:: PASSAGE GIVEN ::
__________________________________________________
Missouri has voted for the winning presidential candidate every time for the past century except once. The state voted for President Bush twice, NPR currently rates it a toss-up. NPR's Linda Wertheimer went to the most reliably Republican quarter of Missouri, the southwest, to talk to voters.

LINDA WERTHEIMER: Joplin, Missouri mined lead and tin in the 19th century, making the town rich. Some of those mine owners' mansions still stand, as do the churches they built. Harris Joplin preached at the original First Methodist. The church is still going strong at 4th and Byers.

(SOUNDBITE OF BELL RINGING)

WERTHEIMER: The bell ringers practiced on Wednesday night after the church supper. Gayle Macalister(ph) was one of them. She runs her son's dental office, and she's a faithful Jasper County Republican.

MONTAGNE: Well I'm definitely going to vote a Republican ticket. I am not going to vote for a Democrat. I do not think he's ready for this, and I'm not sure I'm ready for it either.
__________________________________________________
:: STATED PROBLEM 1 ::
Reproduce the Missouri voters transcript word for word, from "LINDA WERTHEIMER: Joplin, Missouri" up to and including "OF BELL RINGING)".
__________________________________________________
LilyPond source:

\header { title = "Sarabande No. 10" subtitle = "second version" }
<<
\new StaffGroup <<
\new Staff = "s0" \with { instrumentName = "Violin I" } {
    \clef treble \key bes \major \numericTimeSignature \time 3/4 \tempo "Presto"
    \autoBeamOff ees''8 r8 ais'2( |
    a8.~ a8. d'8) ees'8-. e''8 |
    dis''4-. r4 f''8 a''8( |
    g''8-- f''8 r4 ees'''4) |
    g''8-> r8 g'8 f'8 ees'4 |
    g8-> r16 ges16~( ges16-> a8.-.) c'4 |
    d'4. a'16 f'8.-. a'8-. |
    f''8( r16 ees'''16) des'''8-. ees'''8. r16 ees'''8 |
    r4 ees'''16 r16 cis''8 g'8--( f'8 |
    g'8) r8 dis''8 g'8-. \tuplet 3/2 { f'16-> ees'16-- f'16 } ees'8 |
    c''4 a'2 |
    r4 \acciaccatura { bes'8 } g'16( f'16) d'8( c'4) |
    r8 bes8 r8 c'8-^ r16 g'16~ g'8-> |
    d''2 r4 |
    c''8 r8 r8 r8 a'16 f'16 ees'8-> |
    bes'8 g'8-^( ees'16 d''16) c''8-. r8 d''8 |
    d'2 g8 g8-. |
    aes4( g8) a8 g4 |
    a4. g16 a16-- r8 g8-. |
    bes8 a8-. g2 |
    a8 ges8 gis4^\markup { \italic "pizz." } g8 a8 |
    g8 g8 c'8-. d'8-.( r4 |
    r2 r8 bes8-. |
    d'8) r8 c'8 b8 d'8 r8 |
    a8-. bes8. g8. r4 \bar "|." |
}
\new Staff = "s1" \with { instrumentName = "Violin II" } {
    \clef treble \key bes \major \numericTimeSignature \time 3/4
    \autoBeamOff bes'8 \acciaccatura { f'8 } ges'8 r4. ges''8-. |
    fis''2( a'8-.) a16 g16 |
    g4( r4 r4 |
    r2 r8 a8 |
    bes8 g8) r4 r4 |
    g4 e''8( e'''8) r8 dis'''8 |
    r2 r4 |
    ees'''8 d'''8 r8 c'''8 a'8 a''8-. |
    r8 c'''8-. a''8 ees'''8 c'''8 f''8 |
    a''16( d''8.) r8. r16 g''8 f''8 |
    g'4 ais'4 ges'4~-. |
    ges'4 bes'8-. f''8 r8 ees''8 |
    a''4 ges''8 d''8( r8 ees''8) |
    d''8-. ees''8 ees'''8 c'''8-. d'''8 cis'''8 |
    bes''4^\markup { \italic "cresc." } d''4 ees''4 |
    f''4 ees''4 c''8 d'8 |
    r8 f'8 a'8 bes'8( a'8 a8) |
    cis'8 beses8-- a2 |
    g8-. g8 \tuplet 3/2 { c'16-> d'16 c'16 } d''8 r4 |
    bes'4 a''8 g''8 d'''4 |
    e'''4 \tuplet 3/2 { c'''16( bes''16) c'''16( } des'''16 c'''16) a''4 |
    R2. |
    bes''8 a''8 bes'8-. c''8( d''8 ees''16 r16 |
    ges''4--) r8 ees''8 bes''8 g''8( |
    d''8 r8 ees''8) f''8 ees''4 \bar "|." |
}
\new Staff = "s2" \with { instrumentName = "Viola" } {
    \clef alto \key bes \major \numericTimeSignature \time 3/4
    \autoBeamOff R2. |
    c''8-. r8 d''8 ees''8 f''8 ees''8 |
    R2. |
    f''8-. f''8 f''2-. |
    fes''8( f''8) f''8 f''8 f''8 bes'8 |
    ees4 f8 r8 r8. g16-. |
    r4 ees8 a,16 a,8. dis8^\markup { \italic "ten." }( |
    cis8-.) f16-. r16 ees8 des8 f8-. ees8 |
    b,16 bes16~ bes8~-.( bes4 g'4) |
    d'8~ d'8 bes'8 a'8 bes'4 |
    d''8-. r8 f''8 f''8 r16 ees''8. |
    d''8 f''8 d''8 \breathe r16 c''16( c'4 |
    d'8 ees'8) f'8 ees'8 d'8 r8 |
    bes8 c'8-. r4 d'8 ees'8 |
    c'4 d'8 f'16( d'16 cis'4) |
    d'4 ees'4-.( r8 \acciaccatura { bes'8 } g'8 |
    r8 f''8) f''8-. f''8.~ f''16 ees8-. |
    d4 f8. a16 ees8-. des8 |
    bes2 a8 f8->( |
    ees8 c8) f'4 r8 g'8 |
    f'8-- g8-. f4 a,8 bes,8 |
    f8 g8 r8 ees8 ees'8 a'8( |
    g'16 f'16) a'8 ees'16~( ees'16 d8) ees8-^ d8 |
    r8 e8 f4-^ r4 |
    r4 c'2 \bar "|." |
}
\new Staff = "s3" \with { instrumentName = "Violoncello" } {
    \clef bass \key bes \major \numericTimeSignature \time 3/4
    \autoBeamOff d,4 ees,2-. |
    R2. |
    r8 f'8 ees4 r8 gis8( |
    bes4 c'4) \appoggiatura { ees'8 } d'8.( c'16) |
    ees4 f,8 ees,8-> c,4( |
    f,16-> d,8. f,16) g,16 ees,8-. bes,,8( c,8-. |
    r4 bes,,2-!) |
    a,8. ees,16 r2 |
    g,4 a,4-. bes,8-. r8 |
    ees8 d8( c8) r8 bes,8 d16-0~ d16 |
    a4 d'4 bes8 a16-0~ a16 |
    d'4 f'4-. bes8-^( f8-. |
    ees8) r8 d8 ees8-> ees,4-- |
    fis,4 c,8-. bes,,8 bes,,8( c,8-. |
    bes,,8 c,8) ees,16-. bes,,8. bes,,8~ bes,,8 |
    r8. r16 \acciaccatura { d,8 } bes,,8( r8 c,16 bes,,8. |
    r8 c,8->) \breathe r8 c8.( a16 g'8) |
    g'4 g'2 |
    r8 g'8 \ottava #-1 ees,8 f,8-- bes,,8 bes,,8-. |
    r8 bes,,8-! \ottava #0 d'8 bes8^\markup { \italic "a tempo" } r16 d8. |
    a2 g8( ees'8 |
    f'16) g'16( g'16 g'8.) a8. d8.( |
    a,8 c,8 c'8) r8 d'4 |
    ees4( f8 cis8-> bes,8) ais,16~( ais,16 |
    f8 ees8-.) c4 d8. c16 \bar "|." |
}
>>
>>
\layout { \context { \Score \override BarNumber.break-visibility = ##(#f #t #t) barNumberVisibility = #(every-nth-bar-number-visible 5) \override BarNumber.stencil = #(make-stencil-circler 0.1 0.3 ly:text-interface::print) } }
__________________________________________________
:: STATED PROBLEM 2 ::
Report only the number of lines in the records that contain the string "breathe".

:: EXPECTED ANSWER 1 ::
LINDA WERTHEIMER: Joplin, Missouri mined lead and tin in the 19th century, making the town rich. Some of those mine owners' mansions still stand, as do the churches they built. Harris Joplin preached at the original First Methodist. The church is still going strong at 4th and Byers.

(SOUNDBITE OF BELL RINGING)

:: EXPECTED ANSWER 2 ::
2